Legislation to allow for the dignified exhumation of the site in Tuam and in other sites if required, and providing for DNA identification will be brought for pre-legislative scrutiny soon. I have written to the Joint Oireachtas Committee asking for it to be prioritised on their agenda.

It is important that proper memorialisation of Ireland’s history of institutionalisation and institutional abuse takes place, particularly important that the testimonies of women are heard, among both our generation and the generations that will come after us.

We have committed to establishing a national memorial and records centre related to institutional trauma, and will be engaging with survivors, as well as professional archivists and historians, to determine how best memorialisation should be happen. This includes both the location of the centre, as well as how best records should be handled, taking into account the sensitivities of people’s personal information. We will also ensure that departments and State bodies will prioritise the transfer of original files to the National Archives so that they can be publically accessible.

The overarching theme is that this action list will be progressed in a survivor-centred manner. An enhanced model of engagement with former residents, their representative groups, as well as the survivor diaspora will be established, following consultation with the Collaborative Forum. This week I have written to the Collaborative Forum, seeking two meetings with them next month.

Other commitments include:

  • incorporation of elements of the Report into the second-level curriculum; more specifically how the Commission’s short video on the experiences of women and children can be incorporated
  • research on Terminology, Representation and Mis-representation with NUIG; and ensuring that this research informs our commitments on memorialisation and national archives
  • local and national memorialisation and commemoration events;
  • creation of a specific fund which supports children who experience disadvantage in memory of the children who died in the institutions;
  • and the creation of a number of scholarships researching childhood disadvantage

In relation to this last point, I’ve asked the Minister for Further and Higher Education if he would consider naming a scholarship after Alice Litster, to mark her efforts to shine a light on what was happening in this institutions over many years.

Conclusion

As I said at the outset, trust between the State and former residents has been broken, because of the State’s failures. It is up to the government, acting on behalf of the State, to start to rebuild this trust. This means acting comprehensively and acting rapidly, aware of the age of many of former residents and their need to see the tangible benefits of the actions that have been committed to. As a government, we are aware that the apology delivered by the Taoiseach will ring hollow if it is not back up by actions.

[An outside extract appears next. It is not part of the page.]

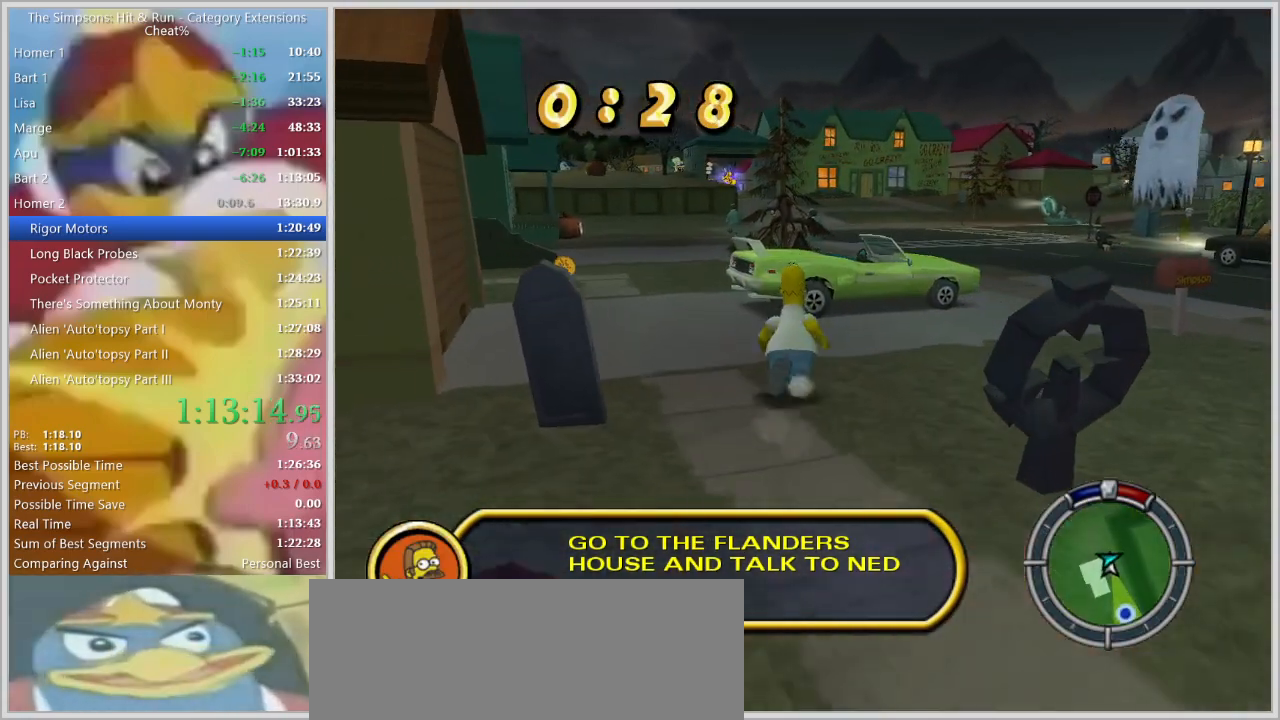
{"keys": ["shift", "space", "w"], "events": [[500, "space", "down"]]}
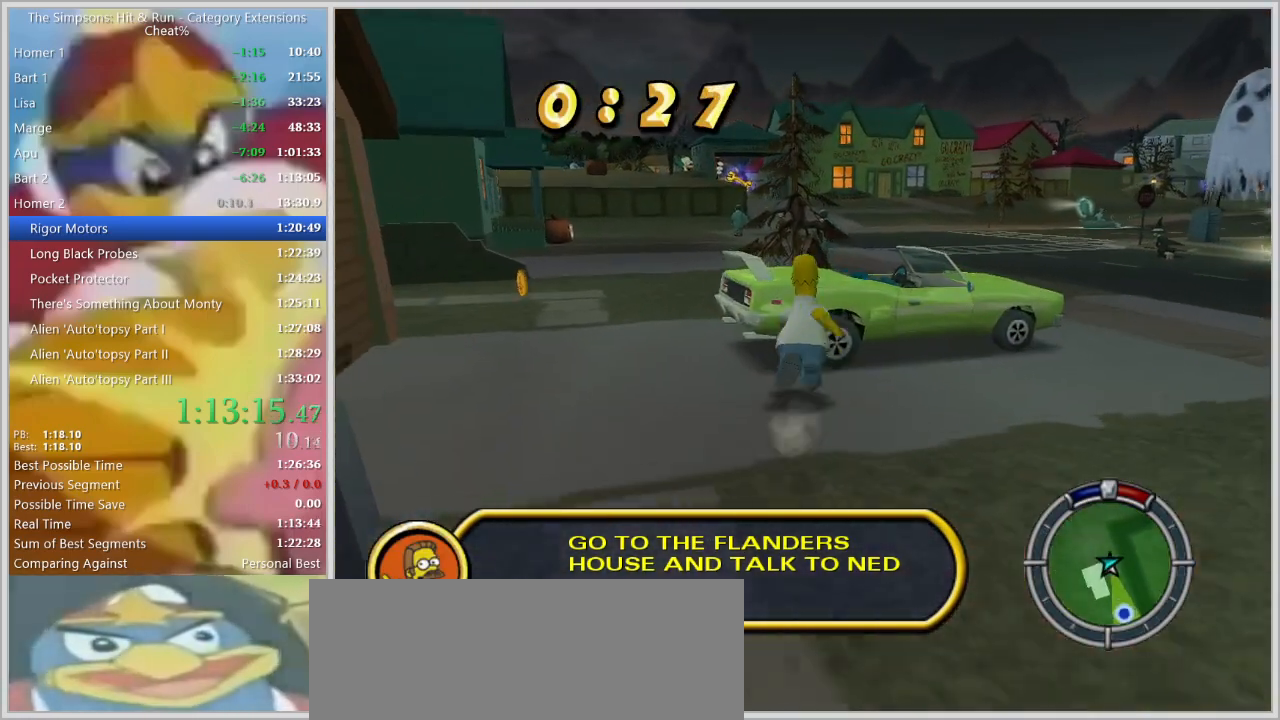
{"keys": ["w"], "events": [[100, "shift", "up"], [100, "space", "up"]]}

I have outlined timelines for progressing some of the actions above and we will outline further details in forthcoming weeks.

As Deputies know, there will also be engagement with the religious congregations and charities that were directly responsible for running these institutions. I have sought meetings with a number of bodies specifically on the issues of apology, their own contributions to restorative recognition and the provision of institutional records which would be beneficial to survivors.

The State has recognised and seeks to atone for its failures in a meaningful way. I think we all share the belief that others need to do the same.